Выбрать главу

Глава третья

Развитие самостоятельной литературы

Писание книг в Киевской Руси было искусством монашеским. Миряне, даже будучи грамотными, оставляли монахам заботу переписывать, переводить, упорядочивать память о прошлом или передавать в новых текстах голоса современности. В этом смысле обычаи христианского средневековья нашли отражение среди русских с гораздо большей последовательностью, нежели в византийском обществе, чувствительном к призывам классической философии и светской риторики. Киевские князья X — XI в. не были только суровыми воинами — чуждыми наслаждениям духа, что, казалось, соответствовало непрерывным походам дружин. Однако ни Ярослав Мудрый, который коллекционировал книги и собирал переписчиков, ни Всеволод Ярославич, выучивший пять языков, ни его сын Владимир Мономах, один из немногих, чьему имени традиция приписывает звание писателя, не создавали литературных произведений. Также и речи и послания политиков, воспоминания предводителей дружин, отношения дипломатов входили в сборники, которые монахи составляли, переплетали и собирали в библиотеках монастырей. Эта картина подсказана самими текстами, прямо или косвенно переданными нам киевской эпохой. Среди анонимных строк древних рукописей время от времени находим имя или какие-нибудь данные, касающиеся человека, который «написал» (а глагол «написать» часто имел значение материальное, техническое, обозначая как страницы переписанные, так и оригинальные), место и обстоятельства, при которых возникло сочинение. В других случаях происхождение произведения отражено в намеках и ссылках, предисловиях к тексту. В большинстве случаев все это связано с деятельностью монаха-переписчика и приводит нас в келью монастыря.

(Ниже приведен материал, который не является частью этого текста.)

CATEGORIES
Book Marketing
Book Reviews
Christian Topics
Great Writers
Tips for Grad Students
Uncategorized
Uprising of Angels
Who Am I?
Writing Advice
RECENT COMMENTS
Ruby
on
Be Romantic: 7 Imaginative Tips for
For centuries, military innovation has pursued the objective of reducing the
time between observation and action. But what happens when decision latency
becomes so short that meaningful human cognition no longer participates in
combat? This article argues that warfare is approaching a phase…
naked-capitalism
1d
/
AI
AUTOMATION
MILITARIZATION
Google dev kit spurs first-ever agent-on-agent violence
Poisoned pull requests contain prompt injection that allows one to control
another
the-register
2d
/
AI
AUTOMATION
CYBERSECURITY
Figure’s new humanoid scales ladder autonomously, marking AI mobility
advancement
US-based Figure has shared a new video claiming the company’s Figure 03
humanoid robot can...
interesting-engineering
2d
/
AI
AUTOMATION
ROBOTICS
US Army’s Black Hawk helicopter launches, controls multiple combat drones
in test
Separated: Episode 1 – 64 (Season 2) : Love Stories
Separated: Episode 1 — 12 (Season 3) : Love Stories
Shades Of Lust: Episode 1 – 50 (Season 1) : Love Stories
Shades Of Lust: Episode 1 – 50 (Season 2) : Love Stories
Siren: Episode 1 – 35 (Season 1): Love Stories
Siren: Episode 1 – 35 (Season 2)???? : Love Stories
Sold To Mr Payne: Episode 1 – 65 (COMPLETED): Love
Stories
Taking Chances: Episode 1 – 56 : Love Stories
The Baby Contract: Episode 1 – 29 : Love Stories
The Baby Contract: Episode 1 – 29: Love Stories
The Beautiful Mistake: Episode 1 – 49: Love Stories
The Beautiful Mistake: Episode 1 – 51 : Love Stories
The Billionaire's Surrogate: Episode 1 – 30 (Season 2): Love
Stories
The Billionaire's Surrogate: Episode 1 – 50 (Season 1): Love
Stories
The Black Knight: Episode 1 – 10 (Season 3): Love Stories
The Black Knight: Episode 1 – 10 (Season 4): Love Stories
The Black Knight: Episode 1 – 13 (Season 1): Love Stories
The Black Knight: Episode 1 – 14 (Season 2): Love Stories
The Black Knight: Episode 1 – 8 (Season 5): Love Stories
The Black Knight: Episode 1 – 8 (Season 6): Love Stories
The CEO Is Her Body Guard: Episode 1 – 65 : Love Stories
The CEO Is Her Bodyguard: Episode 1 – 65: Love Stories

Делались попытки по-иному интерпретировать сообщения рукописей, полагая, что в катастрофах, в течение веков сотрясавших русские земли, смогли спастись от уничтожения лишь книги, сохраненные монахами для своих конфессиональных целей, в то время как затерялись все следы литературы, находящейся в мирских руках. Однако эта гипотеза входит в противоречие со всей исторической картиной. Дошедшие до нас книги отнюдь не исключительно тенденциозные переработки, но это сборники текстов разного происхождения. Религиозная и мирская истории перемежаются, и дошедшее до нашего времени из монастырских библиотек наследие не представляет собой единого течения или отдельной школы, а отражает всю совокупность культуры своего времени. В Древней Руси не только монахи умели слагать повествования или риторические произведения. Однако именно им принадлежит функция «писания книг» в профессиональном смысле. Поэтому Киевская литература, как мы ее сейчас знаем, звучит для нас то как голос церкви (церкви, объявшей весь православный славянский народ), то как эхо окрестного мира, понимаемого и любимого всей душой послушниками и братьями, но навсегда оставленного за стенами монастыря.

Произведения, написанные в X и XI в., отражают жизнь Руси, еще объединенной под Рюриковичами вопреки династической борьбе. Участие в судьбах государства не входит, однако, в подлинное мирское сознание. Истории Киева, Новгорода, Чернигова и других городов русской земли соединены в одном мистическом видении, в котором величие, свобода, беды, угнетение народа суть страницы одной Книги, вдохновленной Богом. В универсальности библейски понятой истории цари и полководцы являются лишь преходящим орудием Божественной воли. Русский патриотизм приобретает, таким образом, первые очертания мессианства. Откровение Евангелия осознано как прямое продолжение пророчеств Ветхого Завета, и в киевских текстах русский народ в рамках славяно-христианской нации внимает, как и избранный народ Израиля, Божественным призывам. Эти отношения обозначают начало некоей идеологической традиции, конкретизированной с литературной точки зрения в библейско-евангельском стиле, вскормленном апокрифами, агиографией и слиянием народного эпоса с национальным христианским воззрением. Упрочившись на протяжении веков, эта традиция будет принята Московской Русью и поддержит миф о русском могуществе, служащем Вере. В эпоху романтизма те же идеи были выработаны русскими славянофилами и в рамках нового панславянского мессианизма повлияли также на польский мессианизм Адама Мицкевича.